I had the best intentions… »
… le langoureux morceau d’ouverture ne dit pas autre chose : Voyager, à l’image de sa sirène Daniel Estrin à la tessiture aérienne, est plus que capable de surprendre son monde et de conquérir instantanément. Et bordel, qu’est-ce que ça marche bien! La tracklist alterne judicieusement entre les bangers absolus, à l’image des singles promotionnels qui en furent extraits, comme « Promise », tube intergalactique conjuguant à la perfection les codes de la pop séduisante et du prog moderne avec sa rythmique ciselée absolument chirurgicale et ce refrain qui ne fait pas de prisonnier. Passer après cette tuerie nécessite d’avoir les reins solides. « Twisted » et son petit côté Paradise Lost époque Symbol Of Life (2002) les a sacrément. « Ultraviolet » aussi, avec son tempo ravageur, son clip léché et l’intervention d’un Sean Harmanis (Make Them Suffer) venu défoncer la porte et les frontières de genre musical. Elle dévoile aussi de véritables cartes au trésor, morceaux à tiroir comportant des surprises qui se révèlent après moult écoutes. Dans ce camp-là, on compte le turbo-mélancolique « The Lamenting » qui atteint le cœur crescendo après plusieurs répétitions ou encore « Gren (Fearless In Love) », pépite qui prend son temps pour évoquer la maestria d’un Devin Townsend, tout comme l’ouverture « The Best Intentions » et la fin énorme de « Submarine ». Un « Prince Of Fire » constitue la synthèse parfaite entre ces deux pôles, culbutant les auditeurs entre l’efficacité primaire de son clavier obsédant et les saccades ravageuses des guitares de Simone Dow et Scott Kay.

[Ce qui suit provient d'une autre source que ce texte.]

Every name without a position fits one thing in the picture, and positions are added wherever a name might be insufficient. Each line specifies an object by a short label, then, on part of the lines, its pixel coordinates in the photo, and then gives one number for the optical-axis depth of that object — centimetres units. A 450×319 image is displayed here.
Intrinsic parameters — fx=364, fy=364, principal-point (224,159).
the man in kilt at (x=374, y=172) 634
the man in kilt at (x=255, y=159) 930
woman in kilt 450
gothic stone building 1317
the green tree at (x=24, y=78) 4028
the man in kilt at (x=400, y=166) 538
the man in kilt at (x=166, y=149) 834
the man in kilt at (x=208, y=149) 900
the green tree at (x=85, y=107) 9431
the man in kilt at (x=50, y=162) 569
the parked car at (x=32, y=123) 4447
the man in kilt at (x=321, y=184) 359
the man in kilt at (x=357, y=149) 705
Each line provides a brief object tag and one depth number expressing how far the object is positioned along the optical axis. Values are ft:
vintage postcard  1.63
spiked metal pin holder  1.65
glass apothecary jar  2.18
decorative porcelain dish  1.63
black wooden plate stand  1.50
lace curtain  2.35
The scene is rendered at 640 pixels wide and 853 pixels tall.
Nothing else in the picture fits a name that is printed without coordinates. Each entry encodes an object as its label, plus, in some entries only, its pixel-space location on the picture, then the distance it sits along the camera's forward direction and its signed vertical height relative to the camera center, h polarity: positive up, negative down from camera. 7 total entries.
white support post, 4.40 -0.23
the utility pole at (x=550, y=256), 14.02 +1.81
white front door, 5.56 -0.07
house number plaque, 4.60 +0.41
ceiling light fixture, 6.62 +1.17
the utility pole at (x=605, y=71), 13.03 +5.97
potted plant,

En définitive, la force de Voyager est de parvenir à faire des choses simples, évidentes mêmes, avec un niveau technique et une exigence toujours irréprochables. Leurs créations qui ne dépassent que rarement les quatre minutes savent aller à l’essentiel tout en contentant au passage les amateurs de prouesses techniques : les contretemps, les soli emblématiques de guitare ou de keytar viennent offrir du grain à moudre. Le charisme éclatant du vocaliste fait le reste. Malgré - forcément - quelques passades plus anecdotiques (« Listen », « Submarine »), les Australiens proposent systématiquement un contenu varié, presque universel, qui trouvera toujours un amateur quelque-part. Ce n’est pas à la portée du premier venu…
Une fois encore, donc, Voyager me malmène, me fait passer par plusieurs émotions contradictoire, entre l’euphorie libératrice et l’introspection solitaire. Nul doute que les Australiens sont parvenus à élargir substantiellement leur audience avec le gigantesque coup de projecteur qu’ils ont offert à leur carrière. Avec Fearless In Love, prolongement opportun de cette expérience et porte d’entrée idéale vers une discographie qui regorge de tubes et de morceaux emblématiques, l’essai est transformé. Après cette noble prise de risque, Voyager mérite plus que jamais de prendre une nouvelle dimension. À très vite pour une nouvelle claque, donc.